Six Canadian soldiers killed, German abducted in Afghanistan

KANDAHAR, Afghanistan (AFP) – A bomb struck a NATO vehicle in southern Afghanistan Wednesday, killing six Canadian soldiers and their interpreter, while a German national was reported kidnapped in a remote and dangerous area.

At approximately 11 o’clock this morning, six Canadian soldiers and one local Afghan interpreter were killed when the vehicle they were driving in struck an improvised explosive device about 20 kilometres (13 miles) southwest of Kandahar city,” Brigadier General Tim Grant said in Ottawa.

Most of Canada’s 2,500-strong deployment with NATO’s International Security Assistance Force is based in Kandahar which is at the heart of an insurgency by Taliban militants.

There was no immediate claim of responsibility but the Taliban movement regularly carries out such bombings on foreign troops.

“The ISAF community mourns the loss of these brave soldiers,” ISAF spokeswoman Lieutenant Colonel Maria Carl said. “They gave their lives to improve the lives of the Afghan people.”

It was one of the deadliest bombings of an ISAF vehicle. Six Canadian soldiers were killed in a similar blast on April 8. The deaths took to 105 the number of foreign soldiers killed in Afghanistan this year, most of them in combat.

Germany announced meanwhile that one of its citizens was considered kidnapped after being missing for more than a week.

An Afghan governor said he had been abducted in the southwestern province of Nimroz, not far from where two French nationals were captured in April and held by Taliban.

The Taliban has however not claimed to have kidnapped a foreigner. Criminal gangs in Afghanistan have also abducted people to demand ransom payments.

German Defence Minister Franz-Josef Jung said the missing man “works for a company.” The foreign ministry said earlier he was not a journalist or an aid worker as some of the Taliban’s previous captives have been.

“A German citizen has been missing in Afghanistan since last Thursday evening,” ministry spokesman Martin Jaeger told a press conference.

“On Saturday, a crisis unit was assembled in the foreign ministry,” he said.

The governor of southwestern Nimroz province said the German had been seized in the Delaram district of Farah province, on the border with Nimroz.

“A German national, I don’t exactly know for which organisation he was working, was abducted on Monday in Delaram district area,” Nimroz governor Ghulam Dastageer Azad said.

Azad did not say who the kidnappers might have been and the interior ministry in Kabul could not confirm the claim.
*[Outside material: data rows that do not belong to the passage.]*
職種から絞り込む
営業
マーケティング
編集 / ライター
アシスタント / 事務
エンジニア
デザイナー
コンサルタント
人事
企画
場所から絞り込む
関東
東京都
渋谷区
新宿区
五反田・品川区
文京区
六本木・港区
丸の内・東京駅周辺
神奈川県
The area, on the main highway from southern to western Afghanistan, has seen several incidents with an Indian engineer abducted and beheaded nearby in late 2005.

The governor of Farah, Ghulam Mohaiddin Baluch, said the man had been introduced to police as a journalist and had passed through Delaram with his Afghan driver about a week ago on the way to the western city of Herat.

“Police stopped them and questioned them about who are they, where are they going. He introduced himself as a journalist,” Baluch said.

“We let him go and since then he is missing.”

The two French aid workers were abducted in Nimroz in April with three Afghans. They were freed in stages but the details of the deal that secured their release have never been released publicly.

There had been fears the Afghans would be beheaded as were the translator and the driver of an Italian journalist who was controversially freed in April after the government released five Taliban prisoners.

The extremist Taliban movement was in government from 1996 to 2001 before being toppled in a US-led invasion for sheltering the Al-Qaeda network, which is now supporting their insurgency against the Western-backed government.